▶ [Problem description]:
Pick every line from the data that holds the word "Library".

[[ Provided records open ]]

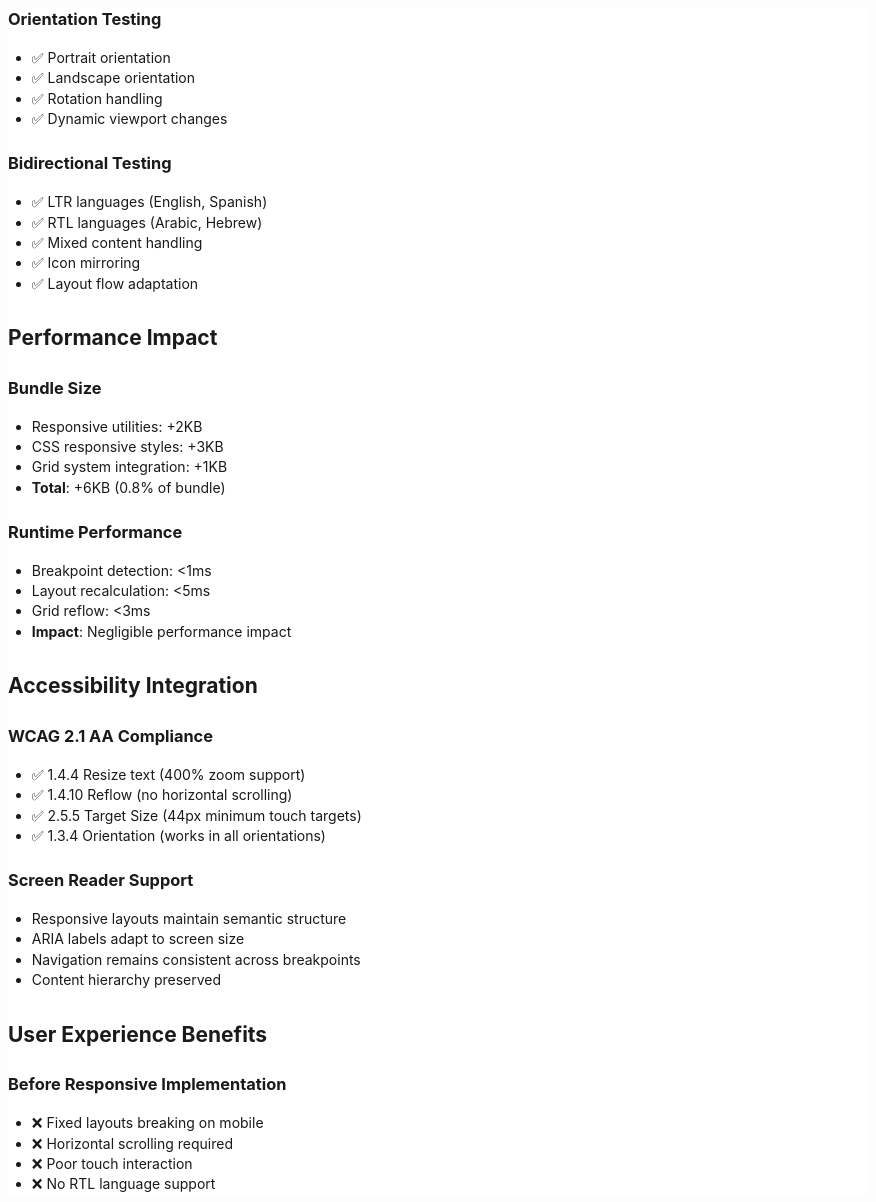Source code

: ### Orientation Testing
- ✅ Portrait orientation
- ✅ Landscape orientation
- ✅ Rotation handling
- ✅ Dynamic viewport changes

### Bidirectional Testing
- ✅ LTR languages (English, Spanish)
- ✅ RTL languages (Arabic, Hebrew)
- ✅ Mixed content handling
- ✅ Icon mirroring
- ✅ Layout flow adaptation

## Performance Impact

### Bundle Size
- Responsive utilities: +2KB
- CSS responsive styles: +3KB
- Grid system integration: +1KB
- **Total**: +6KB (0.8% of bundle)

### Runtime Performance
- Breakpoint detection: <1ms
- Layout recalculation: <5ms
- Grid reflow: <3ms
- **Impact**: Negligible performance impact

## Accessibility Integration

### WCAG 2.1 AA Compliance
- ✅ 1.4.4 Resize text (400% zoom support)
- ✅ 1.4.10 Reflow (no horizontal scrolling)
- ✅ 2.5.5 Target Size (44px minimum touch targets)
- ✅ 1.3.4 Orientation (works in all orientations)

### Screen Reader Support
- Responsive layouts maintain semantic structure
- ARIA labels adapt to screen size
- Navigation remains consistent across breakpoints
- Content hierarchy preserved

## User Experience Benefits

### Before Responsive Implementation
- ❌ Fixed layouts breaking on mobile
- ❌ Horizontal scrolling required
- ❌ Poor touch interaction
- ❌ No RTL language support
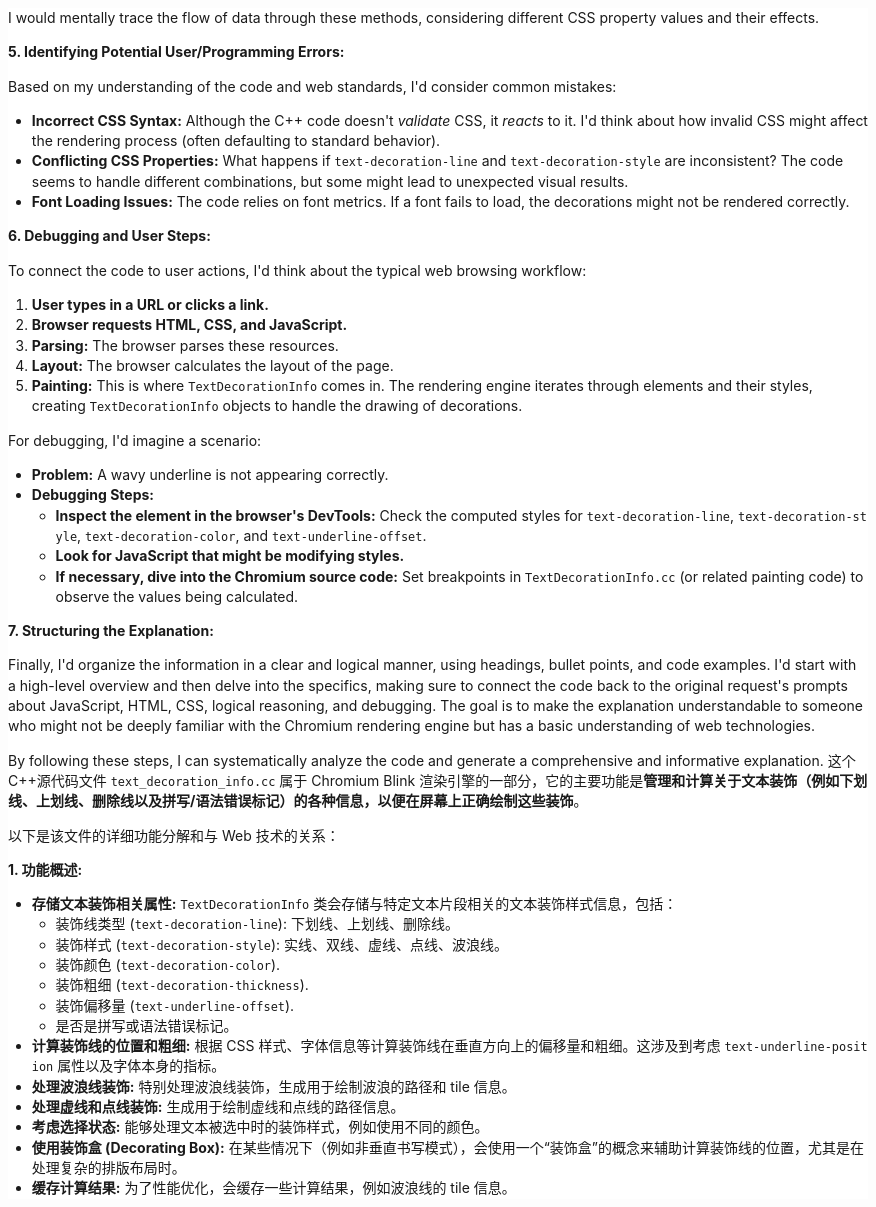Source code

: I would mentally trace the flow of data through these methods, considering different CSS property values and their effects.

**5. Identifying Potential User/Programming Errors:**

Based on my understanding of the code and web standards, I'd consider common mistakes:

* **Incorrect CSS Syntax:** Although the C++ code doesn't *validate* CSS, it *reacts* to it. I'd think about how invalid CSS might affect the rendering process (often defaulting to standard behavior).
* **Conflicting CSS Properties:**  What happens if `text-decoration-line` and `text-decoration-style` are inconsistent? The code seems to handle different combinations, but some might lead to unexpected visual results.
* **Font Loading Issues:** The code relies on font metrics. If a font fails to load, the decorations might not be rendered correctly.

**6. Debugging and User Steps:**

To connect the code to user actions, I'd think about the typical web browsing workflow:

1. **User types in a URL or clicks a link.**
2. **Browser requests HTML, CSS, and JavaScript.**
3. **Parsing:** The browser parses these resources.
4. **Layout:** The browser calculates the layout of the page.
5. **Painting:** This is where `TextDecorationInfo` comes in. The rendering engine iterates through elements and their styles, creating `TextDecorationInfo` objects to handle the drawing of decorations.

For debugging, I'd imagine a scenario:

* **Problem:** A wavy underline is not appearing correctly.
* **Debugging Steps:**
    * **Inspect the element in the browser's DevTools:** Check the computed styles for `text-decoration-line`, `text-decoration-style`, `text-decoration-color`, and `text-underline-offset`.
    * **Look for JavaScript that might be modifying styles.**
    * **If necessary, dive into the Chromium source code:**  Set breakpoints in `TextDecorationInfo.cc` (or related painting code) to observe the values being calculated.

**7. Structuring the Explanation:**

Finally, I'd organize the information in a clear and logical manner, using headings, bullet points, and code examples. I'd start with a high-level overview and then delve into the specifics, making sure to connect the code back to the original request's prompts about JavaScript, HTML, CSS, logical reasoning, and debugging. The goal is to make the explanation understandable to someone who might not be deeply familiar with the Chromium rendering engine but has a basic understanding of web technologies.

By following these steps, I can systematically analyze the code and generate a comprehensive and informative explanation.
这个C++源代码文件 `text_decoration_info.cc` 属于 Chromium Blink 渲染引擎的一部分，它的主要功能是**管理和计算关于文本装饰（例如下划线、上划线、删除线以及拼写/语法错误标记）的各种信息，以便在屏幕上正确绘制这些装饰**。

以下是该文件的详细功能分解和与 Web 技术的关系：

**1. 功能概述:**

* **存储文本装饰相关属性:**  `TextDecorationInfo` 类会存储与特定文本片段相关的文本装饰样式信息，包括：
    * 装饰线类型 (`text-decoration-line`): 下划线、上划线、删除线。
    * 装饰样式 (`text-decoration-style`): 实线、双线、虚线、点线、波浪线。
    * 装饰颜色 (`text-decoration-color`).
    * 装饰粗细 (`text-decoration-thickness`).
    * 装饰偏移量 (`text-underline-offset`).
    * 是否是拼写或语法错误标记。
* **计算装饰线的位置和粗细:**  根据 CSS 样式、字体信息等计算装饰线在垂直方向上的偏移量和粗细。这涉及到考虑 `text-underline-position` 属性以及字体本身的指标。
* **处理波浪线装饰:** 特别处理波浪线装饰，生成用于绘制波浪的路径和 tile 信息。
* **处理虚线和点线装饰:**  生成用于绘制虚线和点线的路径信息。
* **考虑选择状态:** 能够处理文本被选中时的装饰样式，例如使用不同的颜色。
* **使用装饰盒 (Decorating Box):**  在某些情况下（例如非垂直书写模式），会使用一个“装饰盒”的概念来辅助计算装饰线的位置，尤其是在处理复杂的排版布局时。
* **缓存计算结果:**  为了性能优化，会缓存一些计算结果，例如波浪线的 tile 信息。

[[ Provided records closed ]]
[[ Provided records open ]]

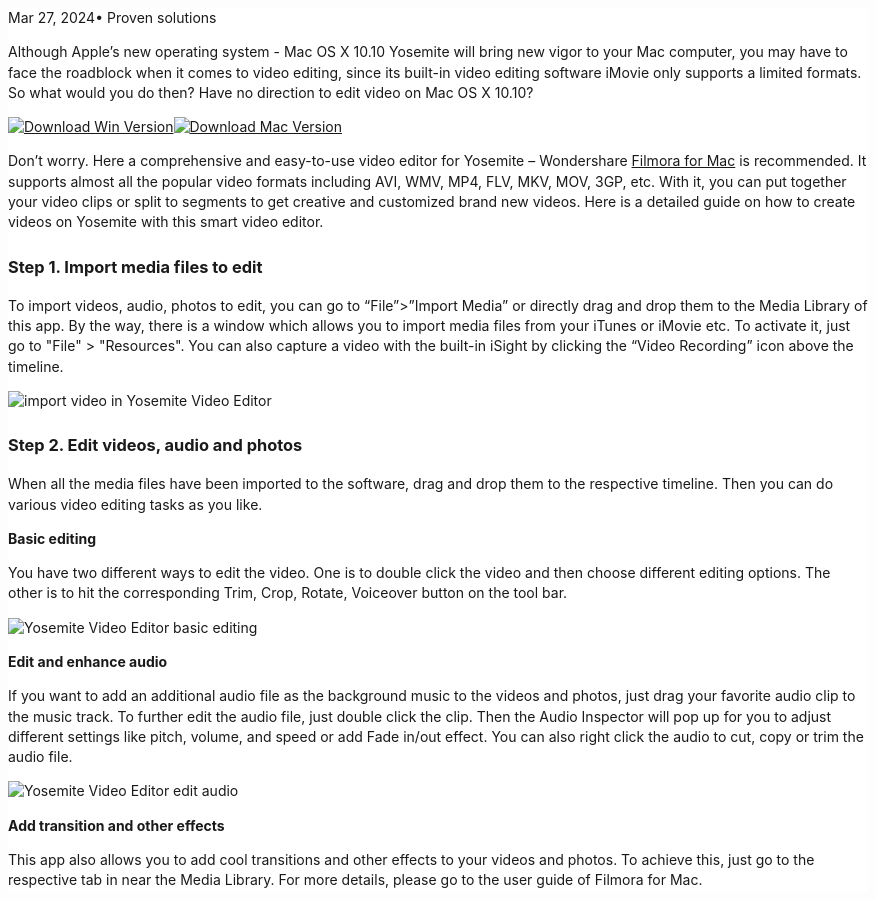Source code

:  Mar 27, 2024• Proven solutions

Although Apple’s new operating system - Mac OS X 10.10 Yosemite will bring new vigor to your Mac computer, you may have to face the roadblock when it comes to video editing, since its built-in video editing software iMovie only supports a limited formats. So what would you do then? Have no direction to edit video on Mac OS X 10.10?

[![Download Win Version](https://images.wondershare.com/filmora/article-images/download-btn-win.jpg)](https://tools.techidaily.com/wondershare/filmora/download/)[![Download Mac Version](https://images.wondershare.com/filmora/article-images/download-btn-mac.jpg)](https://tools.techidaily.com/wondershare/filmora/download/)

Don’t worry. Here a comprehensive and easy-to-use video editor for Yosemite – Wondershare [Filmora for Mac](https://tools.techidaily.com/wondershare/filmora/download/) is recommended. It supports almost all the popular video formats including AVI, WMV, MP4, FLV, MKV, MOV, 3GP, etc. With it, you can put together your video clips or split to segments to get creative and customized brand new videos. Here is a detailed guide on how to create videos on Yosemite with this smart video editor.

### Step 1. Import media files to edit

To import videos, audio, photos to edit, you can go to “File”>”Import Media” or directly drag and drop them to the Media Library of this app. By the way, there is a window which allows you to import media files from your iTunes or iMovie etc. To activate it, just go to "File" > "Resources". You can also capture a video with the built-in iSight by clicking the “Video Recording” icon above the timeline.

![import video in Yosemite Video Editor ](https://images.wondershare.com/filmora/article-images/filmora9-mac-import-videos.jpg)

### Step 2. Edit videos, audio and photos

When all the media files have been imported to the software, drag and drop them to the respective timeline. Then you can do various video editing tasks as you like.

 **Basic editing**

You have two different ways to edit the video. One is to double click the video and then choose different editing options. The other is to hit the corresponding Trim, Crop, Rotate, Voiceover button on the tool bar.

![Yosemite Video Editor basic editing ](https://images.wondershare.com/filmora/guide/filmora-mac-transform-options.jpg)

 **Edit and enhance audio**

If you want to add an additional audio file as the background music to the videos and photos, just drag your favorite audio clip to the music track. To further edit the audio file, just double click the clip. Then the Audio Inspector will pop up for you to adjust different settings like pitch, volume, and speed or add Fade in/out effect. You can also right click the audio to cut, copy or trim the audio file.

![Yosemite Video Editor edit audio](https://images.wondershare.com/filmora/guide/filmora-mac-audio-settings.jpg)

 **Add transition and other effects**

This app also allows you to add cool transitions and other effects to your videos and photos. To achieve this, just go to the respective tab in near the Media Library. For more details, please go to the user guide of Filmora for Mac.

[[ Provided records closed ]]
[[ Provided records open ]]

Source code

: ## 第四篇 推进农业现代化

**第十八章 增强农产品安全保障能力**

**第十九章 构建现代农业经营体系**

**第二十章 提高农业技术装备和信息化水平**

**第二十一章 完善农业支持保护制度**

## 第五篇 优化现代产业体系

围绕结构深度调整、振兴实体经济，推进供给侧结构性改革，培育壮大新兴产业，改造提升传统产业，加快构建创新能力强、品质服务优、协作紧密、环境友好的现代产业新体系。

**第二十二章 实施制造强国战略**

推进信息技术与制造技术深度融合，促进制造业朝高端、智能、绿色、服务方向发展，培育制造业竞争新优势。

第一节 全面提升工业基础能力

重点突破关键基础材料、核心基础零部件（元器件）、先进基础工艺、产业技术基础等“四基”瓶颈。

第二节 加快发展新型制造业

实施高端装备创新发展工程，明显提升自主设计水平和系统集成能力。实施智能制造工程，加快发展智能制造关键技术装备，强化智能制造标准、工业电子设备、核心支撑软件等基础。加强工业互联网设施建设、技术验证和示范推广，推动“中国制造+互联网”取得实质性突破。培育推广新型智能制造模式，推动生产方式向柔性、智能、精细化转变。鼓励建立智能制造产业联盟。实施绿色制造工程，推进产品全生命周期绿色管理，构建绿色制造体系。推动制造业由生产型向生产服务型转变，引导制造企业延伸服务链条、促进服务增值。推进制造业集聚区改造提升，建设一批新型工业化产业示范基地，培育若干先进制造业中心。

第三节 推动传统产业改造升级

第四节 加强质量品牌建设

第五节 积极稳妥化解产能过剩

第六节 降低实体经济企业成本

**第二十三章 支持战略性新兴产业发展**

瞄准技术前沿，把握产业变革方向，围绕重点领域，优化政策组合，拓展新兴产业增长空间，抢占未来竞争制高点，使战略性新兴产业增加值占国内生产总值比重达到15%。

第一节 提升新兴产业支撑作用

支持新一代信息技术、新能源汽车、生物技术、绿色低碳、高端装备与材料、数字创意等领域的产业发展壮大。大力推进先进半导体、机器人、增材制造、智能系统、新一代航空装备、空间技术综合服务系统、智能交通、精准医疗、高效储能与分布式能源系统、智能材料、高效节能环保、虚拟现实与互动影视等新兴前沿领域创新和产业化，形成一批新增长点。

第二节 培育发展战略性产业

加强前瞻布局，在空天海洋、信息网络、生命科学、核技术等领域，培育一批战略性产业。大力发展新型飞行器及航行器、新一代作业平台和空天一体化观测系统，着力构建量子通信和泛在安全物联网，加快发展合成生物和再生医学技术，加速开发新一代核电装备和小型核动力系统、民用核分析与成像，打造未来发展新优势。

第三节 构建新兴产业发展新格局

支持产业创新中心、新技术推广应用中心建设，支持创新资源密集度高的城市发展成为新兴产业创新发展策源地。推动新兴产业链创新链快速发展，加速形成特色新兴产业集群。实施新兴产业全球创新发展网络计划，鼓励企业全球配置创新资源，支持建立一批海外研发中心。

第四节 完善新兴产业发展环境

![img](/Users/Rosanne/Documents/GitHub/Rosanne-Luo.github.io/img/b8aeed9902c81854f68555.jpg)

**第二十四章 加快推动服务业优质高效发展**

[[ Provided records closed ]]

▶ [Answer section]:
To import videos, audio, photos to edit, you can go to “File”>”Import Media” or directly drag and drop them to the Media Library of this app. By the way, there is a window which allows you to import media files from your iTunes or iMovie etc. To activate it, just go to "File" > "Resources". You can also capture a video with the built-in iSight by clicking the “Video Recording” icon above the timeline.
This app also allows you to add cool transitions and other effects to your videos and photos. To achieve this, just go to the respective tab in near the Media Library. For more details, please go to the user guide of Filmora for Mac.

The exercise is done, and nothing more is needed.